A dorsal view of 8-day quail anterior submaxillary gland. Three pairs of anterior submaxillary rudiments originate straddling the midline, and elongate obliquely-backwards in the mesenchyme. × 60.

In branching organs, such as lung, salivary gland and mammary gland of the mouse, it is known that epithelial morphogenesis can be altered under the influence of heterotypic mesenchyme. For example, bronchial mesenchyme induces the tracheal epithelium to branch while tracheal mesenchyme inhibits branching of the bronchial epithelium (Alescio & Cassini, 1962; Wessells, 1970); mammary epithelium branches dichotomously (salivary type) instead of mono-podially (mammary type) when recombined with salivary mesenchyme (Kratochwil, 1969; Sakakura, Nishizuka & Dawe, 1976).

Quail has not only elongating-type but also branching-type salivary glands (Nogawa, 1978). In the present study we examined whether the elongating morphogenesis of quail anterior submaxillary originated from the nature of the epithelium or whether it was directed by the mesenchymal component. This was investigated in experiments involving recombination of the epithelium and mesenchyme between the elongating-type (quail anterior submaxillary) and branching-type (quail anterior lingual and mouse submaxillary) salivary glands.

Isolation of salivary rudiments

Eggs of Japanese quail (Coturnix coturnix japonica) were incubated at 38 °C. Anterior submaxillary rudiments were isolated from the lower jaw of 8-day embryos: a piece of the floor of the mouth in front of the intersection of the ventral side of the tongue and the floor was isolated from the mandibular bone and the underlying muscular layer (Fig. 2). Anterior lingual rudiments were isolated from the tongues of 8- and 9-day embryos : two tongue fragments were cut off, one on each side of the entoglossal cartilage (Fig. 3).

Fig. 2.

The floor of an 8-day quail mouth. The region within a solid line including anterior submaxillary rudiments was isolated. × 40.

Fig. 2.

The floor of an 8-day quail mouth. The region within a solid line including anterior submaxillary rudiments was isolated. × 40.

Fig. 3.

A ventral view of the right half of a 9·5-day quail tongue. The region within a solid line including anterior lingual rudiments was cut off along the entoglossal cartilage (E). × 40.

Fig. 3.

A ventral view of the right half of a 9·5-day quail tongue. The region within a solid line including anterior lingual rudiments was cut off along the entoglossal cartilage (E). × 40.

ICR mice were mated during the night, and the morning of the discovery of the vaginal plug was counted as day 0. Submaxillary rudiments, free from an accompanied sublingual rudiment, were isolated from 12- and 13-day foetuses according to the procedure of Borghese (1950) (Fig. 4 a, b).

Fig. 4.

A 12- (a) and a 13-day (b) mouse submaxillary gland. The 13-day epithelium consists of three lobes, and one lobe is as large as the 12-day epithelium. × 40.

Fig. 4.

A 12- (a) and a 13-day (b) mouse submaxillary gland. The 13-day epithelium consists of three lobes, and one lobe is as large as the 12-day epithelium. × 40.

[Dataset entries]
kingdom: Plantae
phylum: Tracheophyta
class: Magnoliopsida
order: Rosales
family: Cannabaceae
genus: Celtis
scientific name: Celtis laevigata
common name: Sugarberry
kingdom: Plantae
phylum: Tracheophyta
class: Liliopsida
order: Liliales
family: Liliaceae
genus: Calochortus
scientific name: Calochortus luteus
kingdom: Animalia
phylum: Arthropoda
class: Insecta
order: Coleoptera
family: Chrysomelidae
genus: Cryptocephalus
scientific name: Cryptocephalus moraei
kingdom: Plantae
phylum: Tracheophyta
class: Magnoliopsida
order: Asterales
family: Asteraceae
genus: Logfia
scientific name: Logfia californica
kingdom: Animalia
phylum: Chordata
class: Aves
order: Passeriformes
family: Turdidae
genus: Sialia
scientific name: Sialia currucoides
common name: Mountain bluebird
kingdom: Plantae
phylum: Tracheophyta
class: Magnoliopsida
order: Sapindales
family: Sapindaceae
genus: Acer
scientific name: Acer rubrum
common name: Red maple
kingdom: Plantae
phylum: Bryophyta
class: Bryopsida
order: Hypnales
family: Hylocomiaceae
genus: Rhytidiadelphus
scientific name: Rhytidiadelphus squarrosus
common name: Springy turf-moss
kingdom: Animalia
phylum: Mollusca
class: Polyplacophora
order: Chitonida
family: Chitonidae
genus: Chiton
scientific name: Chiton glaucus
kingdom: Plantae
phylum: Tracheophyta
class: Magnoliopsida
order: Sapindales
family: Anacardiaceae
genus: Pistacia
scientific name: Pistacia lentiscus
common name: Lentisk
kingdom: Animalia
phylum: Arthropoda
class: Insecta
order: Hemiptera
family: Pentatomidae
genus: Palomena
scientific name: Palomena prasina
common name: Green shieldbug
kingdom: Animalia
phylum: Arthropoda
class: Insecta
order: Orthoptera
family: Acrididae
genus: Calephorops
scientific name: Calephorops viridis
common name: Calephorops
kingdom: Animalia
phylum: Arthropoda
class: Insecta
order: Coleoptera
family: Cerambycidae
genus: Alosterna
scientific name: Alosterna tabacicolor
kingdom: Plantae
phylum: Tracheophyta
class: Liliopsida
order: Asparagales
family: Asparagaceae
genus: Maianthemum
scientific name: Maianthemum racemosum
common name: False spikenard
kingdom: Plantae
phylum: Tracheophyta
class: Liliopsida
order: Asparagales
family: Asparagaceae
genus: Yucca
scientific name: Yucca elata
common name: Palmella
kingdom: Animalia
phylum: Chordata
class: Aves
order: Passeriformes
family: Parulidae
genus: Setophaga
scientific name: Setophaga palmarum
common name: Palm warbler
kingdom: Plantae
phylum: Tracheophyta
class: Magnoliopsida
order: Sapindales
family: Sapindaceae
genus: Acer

**PROBLEMS TO SOLVE:**
A - Using the passage on quail salivary glands, state whether each statement agrees with it, answering yes or no and quoting the deciding words: (i) Quail anterior lingual rudiments came from the tongues of 8- and 9-day embryos. (ii) The quail eggs were incubated at 37 °C. (iii) Mouse submaxillary rudiments were taken from 14-day foetuses.
B - In the passage on quail salivary glands, what was counted as day 0 for the mice?
The dataset entries are not needed for this work.

**ANSWERS TO THIS EXERCISE:**
A -
(i) Yes: "Anterior lingual rudiments were isolated from the tongues of 8- and 9-day embryos"
(ii) No: "were incubated at 38 °C"
(iii) No: "were isolated from 12- and 13-day foetuses"

B - The morning the vaginal plug was discovered was counted as day 0.